Prompt:
Could you output each line below exactly as it appears, excluding any pictures?

Record excerpts:
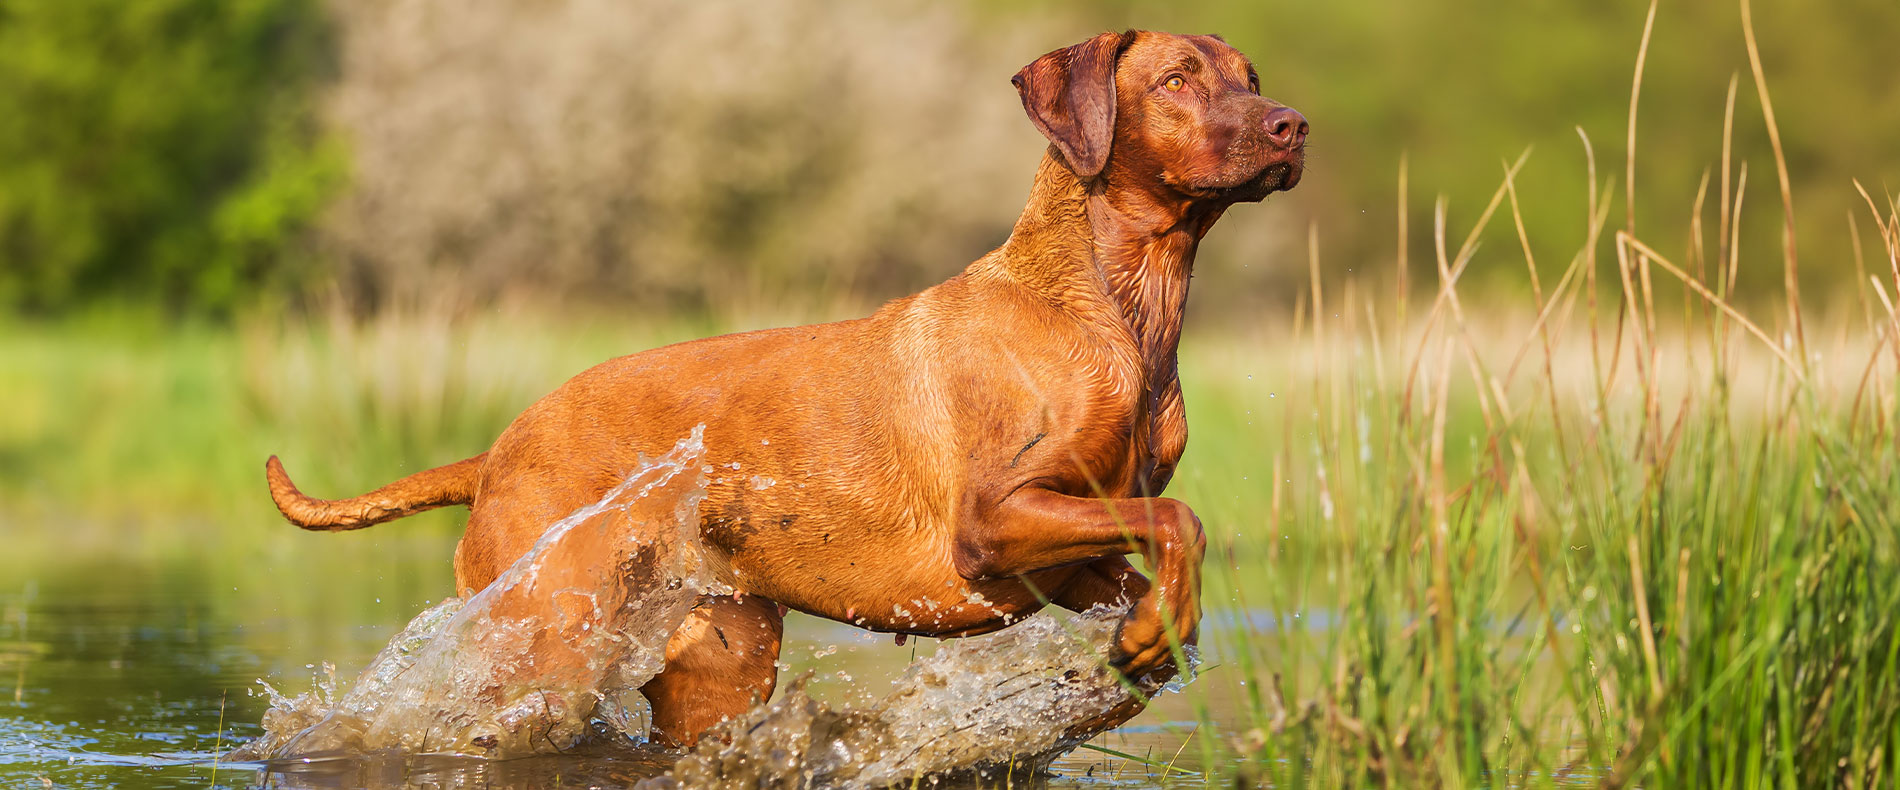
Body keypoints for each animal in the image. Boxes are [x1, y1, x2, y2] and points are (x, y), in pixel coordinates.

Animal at [264, 29, 1307, 748]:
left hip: (721, 661)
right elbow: (1185, 523)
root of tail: (497, 449)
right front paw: (1151, 635)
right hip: (546, 638)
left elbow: (1160, 560)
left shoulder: (1073, 554)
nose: (1293, 125)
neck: (1120, 306)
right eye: (1176, 79)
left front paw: (1148, 637)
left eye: (1253, 77)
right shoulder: (994, 519)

Answer to this task:
Body keypoints for each animal in the image. Boxes are [x1, y1, x2, y2] and points are (x, y), in pixel coordinates.

Animal at [264, 29, 1307, 748]:
left hip: (721, 661)
right elbow: (1185, 523)
root of tail: (497, 449)
right front paw: (1151, 635)
right hip: (546, 638)
left elbow: (1160, 560)
left shoulder: (1073, 554)
nose: (1293, 125)
neck: (1120, 306)
right eye: (1176, 79)
left front paw: (1148, 637)
left eye: (1253, 77)
right shoulder: (994, 519)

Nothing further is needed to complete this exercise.